US confirms receiving details of charges against Dr Afridi


US State Department deputy spokesman Mark Toner has acknowledged that Pakistani authorities had forwarded some details of Shakil Afridi’s case to the US.
In an earlier briefing last week, Toner said that the US had sought clarification from Pakistan on charges against Dr Afridi, who worked for the CIA to track down Osama bin Laden and get his DNA by running a fake vaccination campaign in the area.
“We have received some clarification on this case from Pakistan, indicating that charges against him are not related to his involvement in Osama Bin Laden raid but his contacts with other terrorist groups,” Toner said in his briefing for the media on Wednesday.
Dr Afridi remained in custody for almost a year and was convicted last month to 33 years in prison under the Frontier Crimes Regulations (FCR) Act on alleged links with the militant group Lashkar-e-Islam instead of his role in the OBL killing.

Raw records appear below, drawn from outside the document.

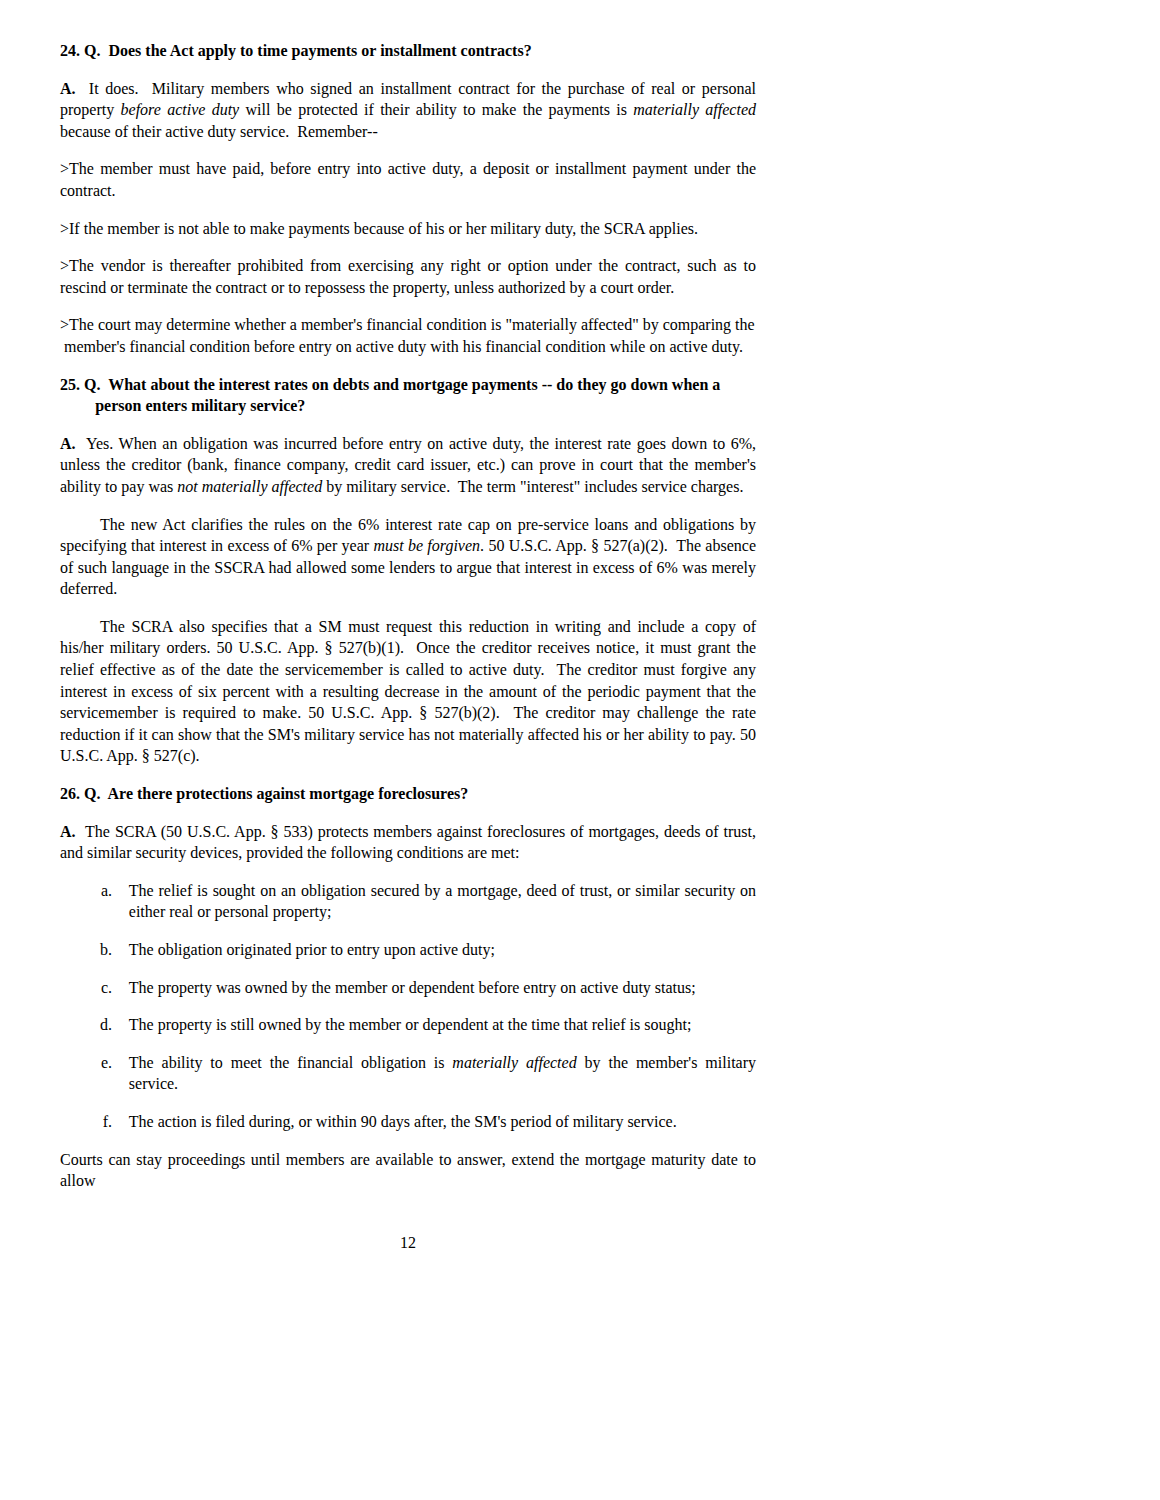24. Q. Does the Act apply to time payments or installment contracts?
A. It does. Military members who signed an installment contract for the purchase of real or personal property before active duty will be protected if their ability to make the payments is materially affected because of their active duty service. Remember--
>The member must have paid, before entry into active duty, a deposit or installment payment under the contract.
>If the member is not able to make payments because of his or her military duty, the SCRA applies.
>The vendor is thereafter prohibited from exercising any right or option under the contract, such as to rescind or terminate the contract or to repossess the property, unless authorized by a court order.
>The court may determine whether a member's financial condition is "materially affected" by comparing the
member's financial condition before entry on active duty with his financial condition while on active duty.
25. Q. What about the interest rates on debts and mortgage payments -- do they go down when a person enters military service?
A. Yes. When an obligation was incurred before entry on active duty, the interest rate goes down to 6%, unless the creditor (bank, finance company, credit card issuer, etc.) can prove in court that the member's ability to pay was not materially affected by military service. The term "interest" includes service charges.
The new Act clarifies the rules on the 6% interest rate cap on pre-service loans and obligations by specifying that interest in excess of 6% per year must be forgiven. 50 U.S.C. App. § 527(a)(2). The absence of such language in the SSCRA had allowed some lenders to argue that interest in excess of 6% was merely deferred.
The SCRA also specifies that a SM must request this reduction in writing and include a copy of his/her military orders. 50 U.S.C. App. § 527(b)(1). Once the creditor receives notice, it must grant the relief effective as of the date the servicemember is called to active duty. The creditor must forgive any interest in excess of six percent with a resulting decrease in the amount of the periodic payment that the servicemember is required to make. 50 U.S.C. App. § 527(b)(2). The creditor may challenge the rate reduction if it can show that the SM's military service has not materially affected his or her ability to pay. 50 U.S.C. App. § 527(c).
26. Q. Are there protections against mortgage foreclosures?
A. The SCRA (50 U.S.C. App. § 533) protects members against foreclosures of mortgages, deeds of trust, and similar security devices, provided the following conditions are met:
The relief is sought on an obligation secured by a mortgage, deed of trust, or similar security on either real or personal property;
The obligation originated prior to entry upon active duty;
The property was owned by the member or dependent before entry on active duty status;
The property is still owned by the member or dependent at the time that relief is sought;
The ability to meet the financial obligation is materially affected by the member's military service.
The action is filed during, or within 90 days after, the SM's period of military service.
Courts can stay proceedings until members are available to answer, extend the mortgage maturity date to allow
12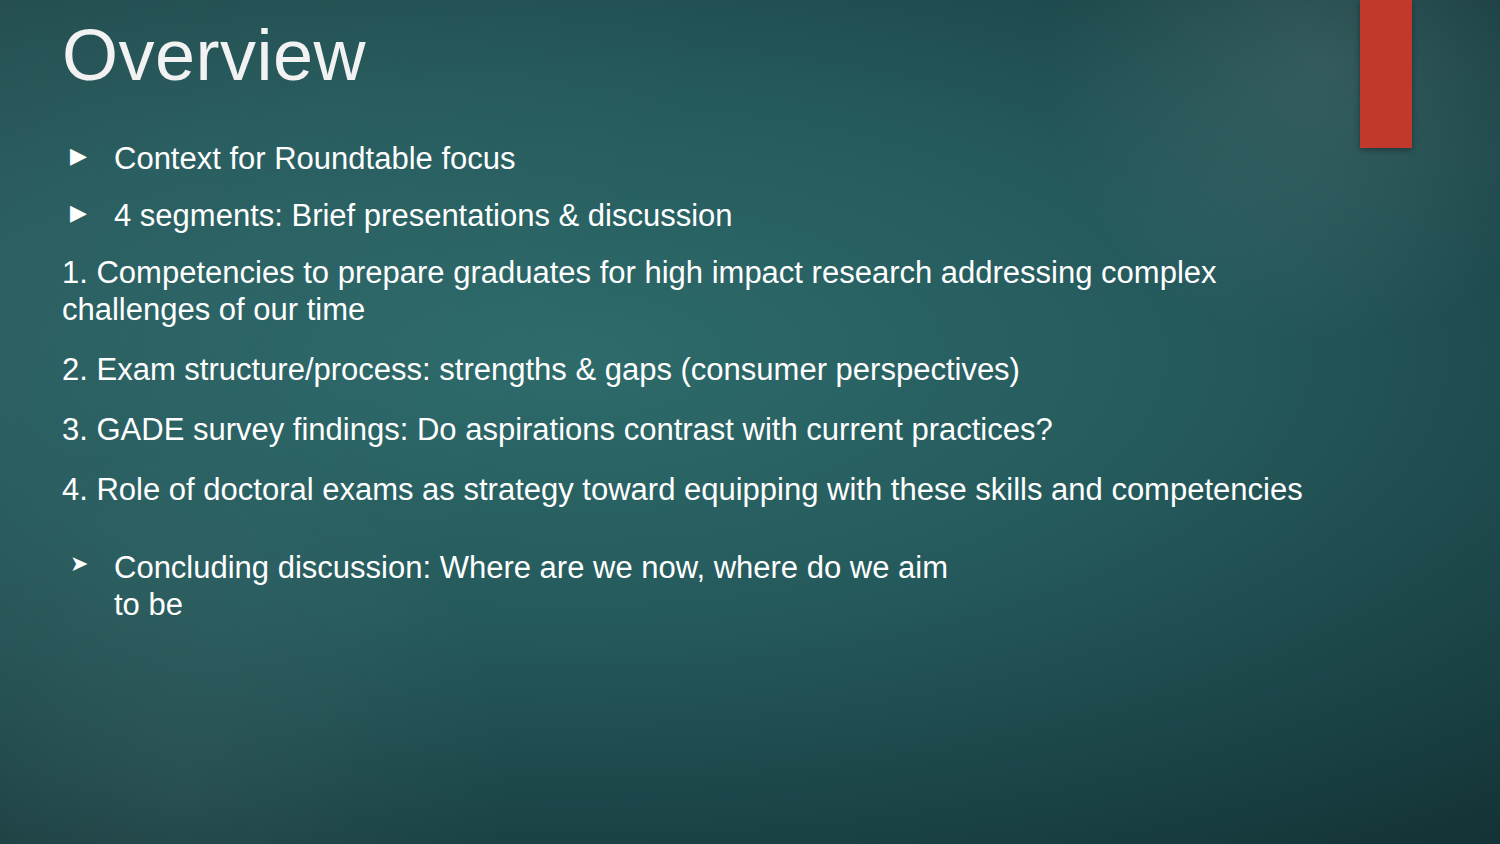Overview
Context for Roundtable focus
4 segments: Brief presentations & discussion
1. Competencies to prepare graduates for high impact research addressing complex challenges of our time
2. Exam structure/process: strengths & gaps (consumer perspectives)
3. GADE survey findings: Do aspirations contrast with current practices?
4. Role of doctoral exams as strategy toward equipping with these skills and competencies
Concluding discussion: Where are we now, where do we aim
to be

Notwithstanding the Pakistani response, the US official stressed that they were still not convinced that Dr Afridi should have been convicted. “We are concerned about him and our position has not changed that there is no basis for holding him captive. This conviction sends a wrong message about our shared interest with Pakistan against terrorism and extremism,” he stated.
He, however, did not have a clear answer as to what objections the US administration has on the Pakistani legal process if Dr Afridi was convicted on charges unrelated to the OBL raid or alleged treason, as was widely believed. “We appeal to Pakistan to consider Dr Afridi’s appeal in a judicious manner and give him right to due process,” he maintained. Toner also revealed that the US was trying to get access to Dr Afridi, but such efforts had not been successful. “We don’t have any contact with Dr Afridi yet. We are seeking access to him but have not been able to get that, because he is not a US citizen,” he explained. He also declined to comment on the reports that Dr Afridi had refused an offer to resettle abroad before he was arrested in the aftermath of the OBL raid.
In response to another question, the spokesman said that the US administration had received the required response directly from the Pakistani authorities in Islamabad, and not through the country’s embassy in Washington, DC. He, however, was not ready to answer whether the response was forwarded by the civilian or military administration of Pakistan and at what level such an interaction had taken place.
Toner also refused to answer another question about drone attacks in Pakistan and whether these were with the consent of Pakistani military and government. “I can’t talk about our classified operations,” he said but stressed that the US “will continue with its goal of disrupting, dismantling and eventually defeating Al Qaeda, because they are still a threat.”
“Extremism and terrorism is a threat for Pakistan’s stability and its people. Nobody has suffered more than the Pakistani people because of terrorist activities,” he said. “Al-Zawahari has got to be somewhere up there, but we have not reached him yet,” he said when asked if the US has any definite clue about the whereabouts of Al Qaeda’s new chief after OBL.
“I can’t say how many Al Qaeda leaders are still on the US hit list after Al Qaeda’s number two, Al-Libbi’s killing. We are going to continue our efforts to go after Al Qaeda wherever they are,” he emphatically said but denied having any information that the attack on the US embassy in Libya was in retaliation to Al-Libbi’s killing in a drone attack in Pakistan’s tribal area of South Waziristan.